Excerpted text:
▬▬▬▬▬▬▬▬▬▬

I walk through the dizzying array of autumn splendor and I feel a lump in my throat.

It’s a small fist of anxiety, stubbornly wedged in. The feeling isn’t based in anything much. I’m not fixating on a problem. My life is pretty low on problems right now, which might actually be the problem. When anxiety arises, it’s easier if there’s something to pin it on. Otherwise I’m just bathing in beauty with no right to feel anything but gratitude.

Day after day we walk through the neighborhood, my lump and me. My unusually open schedule shines a light on what’s been there all along: a default setting of anxiety. It doesn’t need a cause. It simply is.

So much of my life is a quest to feel good. There’s nothing wrong with this. Most of the human race is aiming for survival. If we’re lucky enough that we don’t have to fixate on that, most of us are trying to feel good.

Even the spiritual life can be an interminable search for warm and fuzzy feelings. Common narratives include: “My life was a mess, and then I found yoga and everything got better,” or “When I meditate all my stress just melts away,” or “I visualized my best life and attracted it to me.”

This is the thing: none of us can feel good all the time. I’ve known this logically for years, but it’s taking a long time for the reality to settle into my bones. I eat dinner and I want dessert. I read a good book and immediately want another. I enjoy time with friends and think, “I should be doing this every day.” I want the shiny, the easy, the bright.

When I’m out walking, I think I ought to feel good. The sun is on my face. Every day the autumn vista changes, and I’m fortunate enough to see it.

 

Guess what? Anxiety is part of my experience, too. Yoga, journaling, meditation: I’ve got holistic, healthy, “correct” strategies for dealing with it. I’ve got unhealthy strategies as well: they mostly involve chocolate. But all the strategies (except perhaps meditation) are in some ways distractions. The greatest challenge is to sit or walk and feel the lump without trying to fix it.

This is the thing: I’m not alone in my anxiety. Uncomfortable emotion connects me to the human race, just as much as feelings of joy and gratitude.

Lately I have endeavored to work with that connection: to feel my anxiety, and then use it to fuel a practice called tonglen.

The powerful teacher Pema Chödrön describes the practice:

Tonglen practice, also known as “taking and sending,” reverses our usual logic of avoiding suffering and seeking pleasure. In tonglen practice, we visualize taking in the pain of others with every in-breath and sending out whatever will benefit them on the out-breath. In the process, we become liberated from age-old patterns of selfishness. We begin to feel love for both ourselves and others; we begin to take care of ourselves and others.

▬▬▬▬▬▬▬▬▬▬

Dataset:
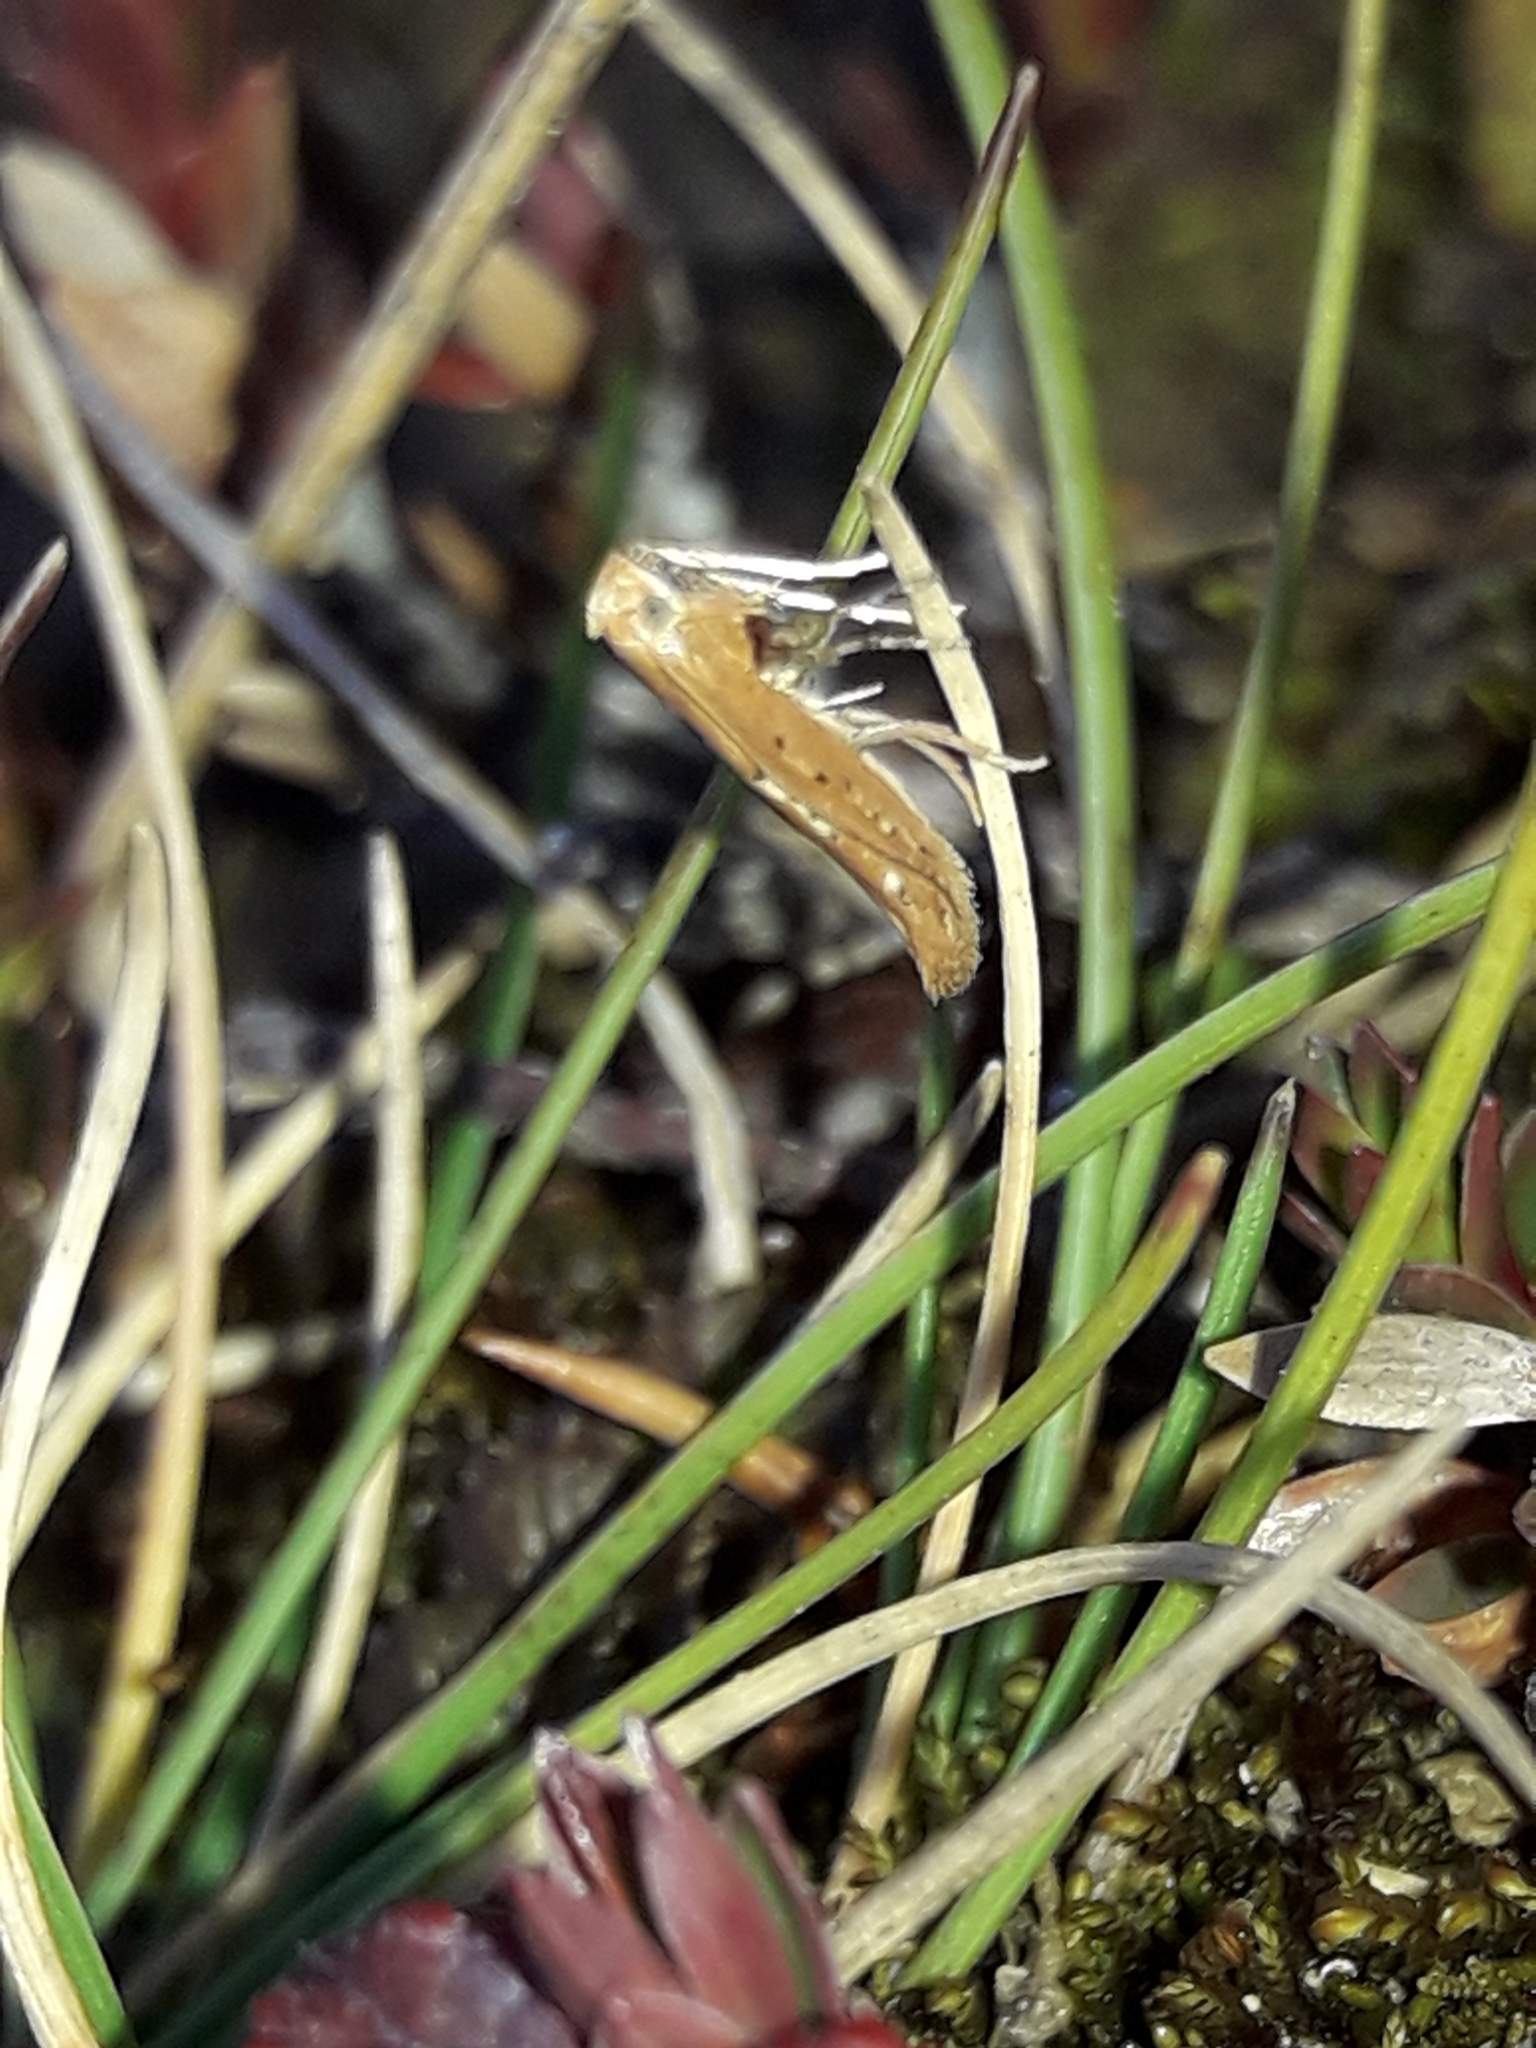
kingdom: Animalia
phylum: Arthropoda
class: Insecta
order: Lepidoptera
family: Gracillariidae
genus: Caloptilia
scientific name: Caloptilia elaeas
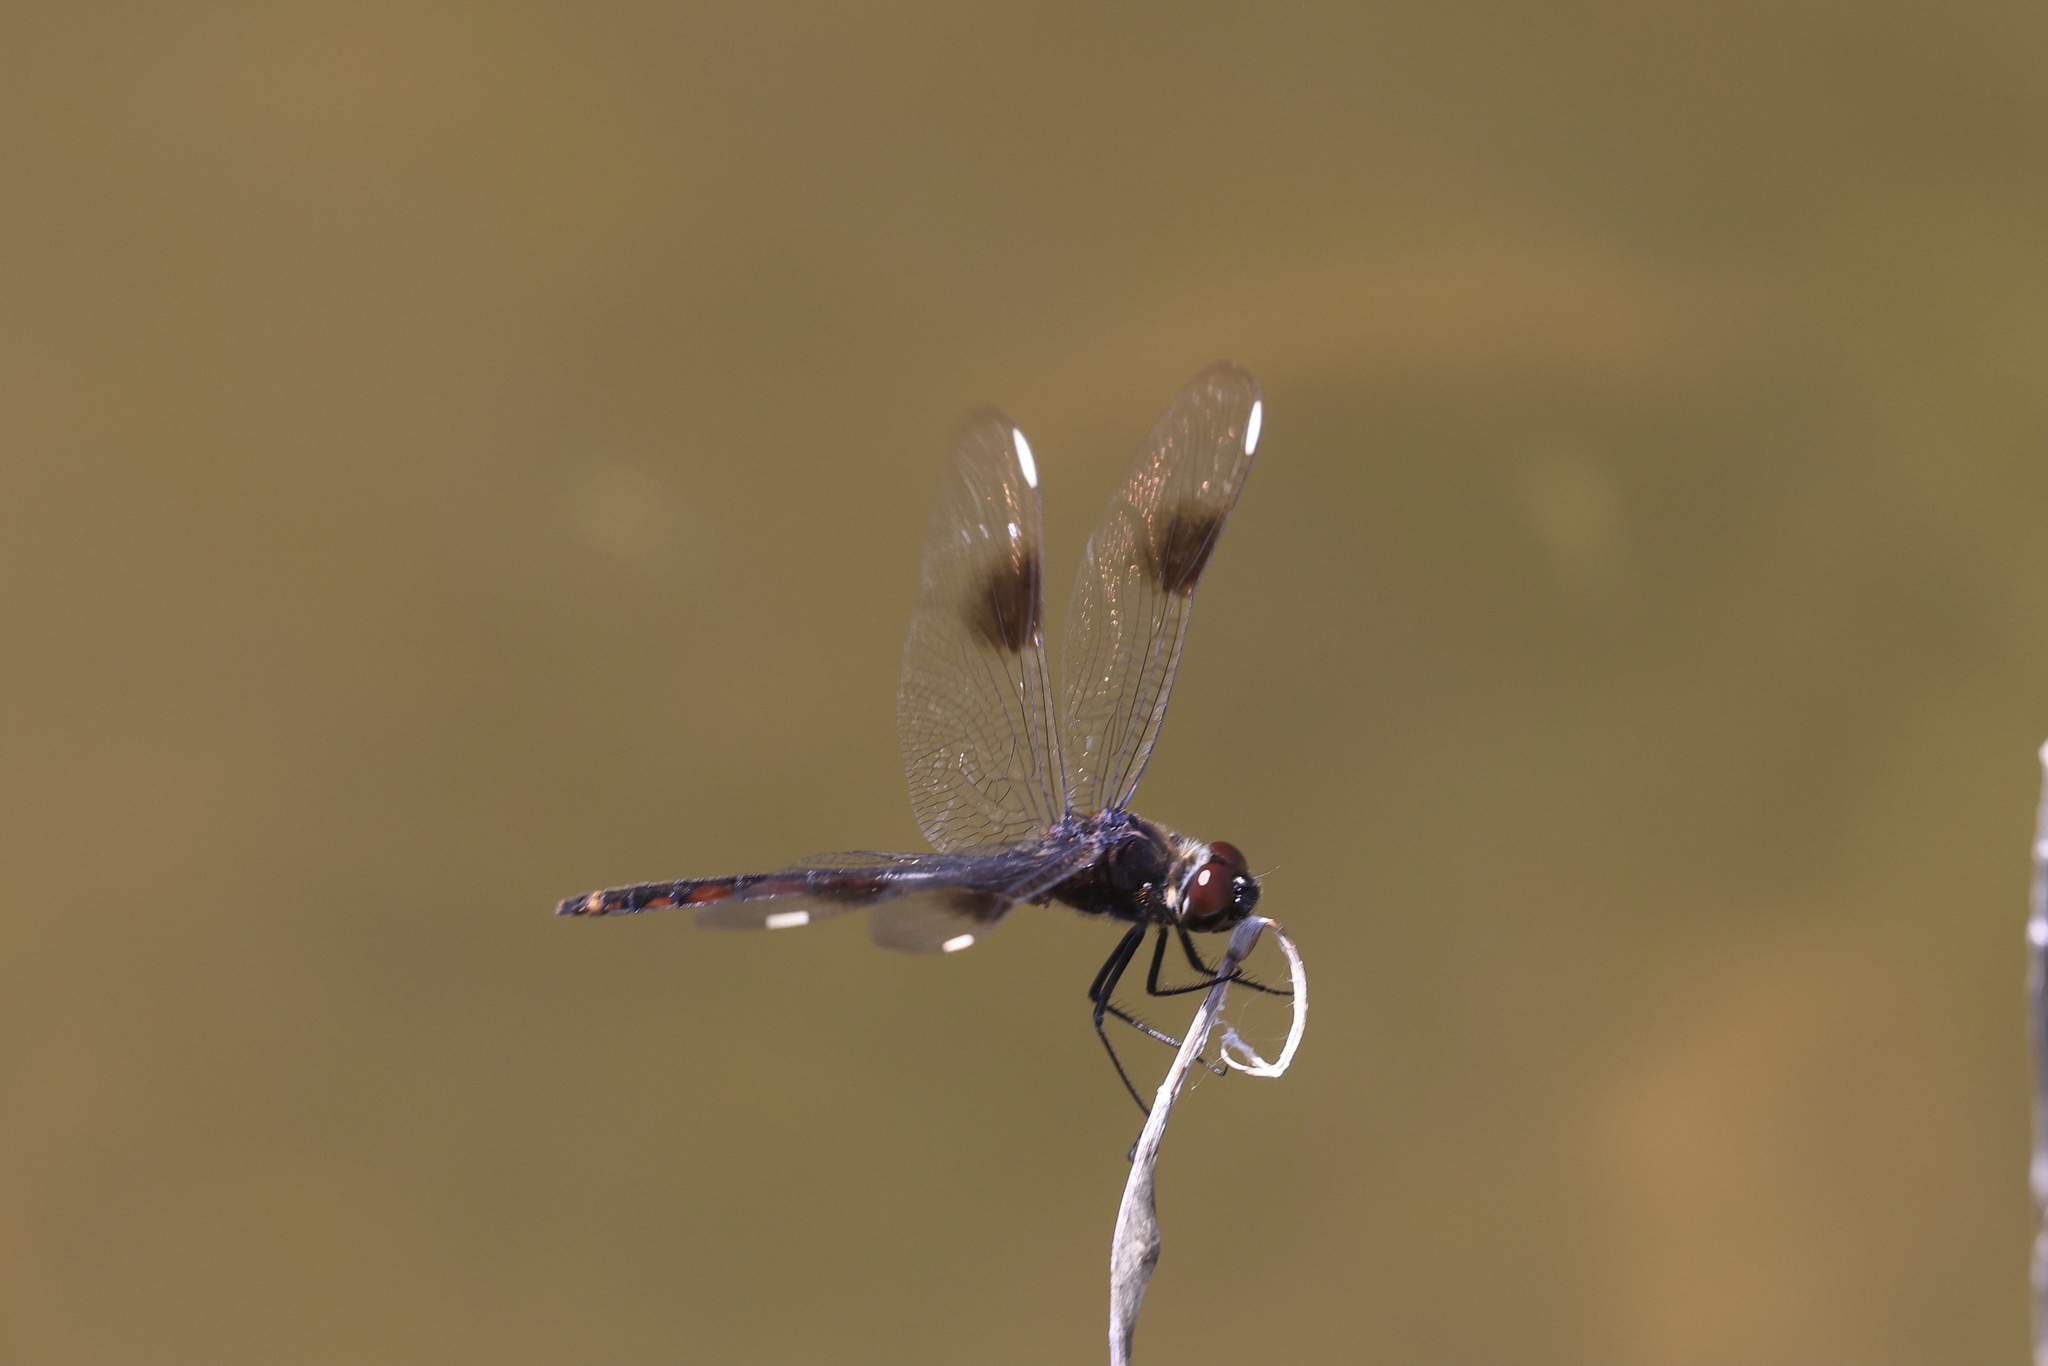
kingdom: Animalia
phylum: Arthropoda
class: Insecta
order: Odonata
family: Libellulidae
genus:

▬▬▬▬▬▬▬▬▬▬

Exercise requirements:
Please give the other name for tonglen practice that appears in the passage about anxiety. The records come from a separate source.

Task response:
Taking and sending.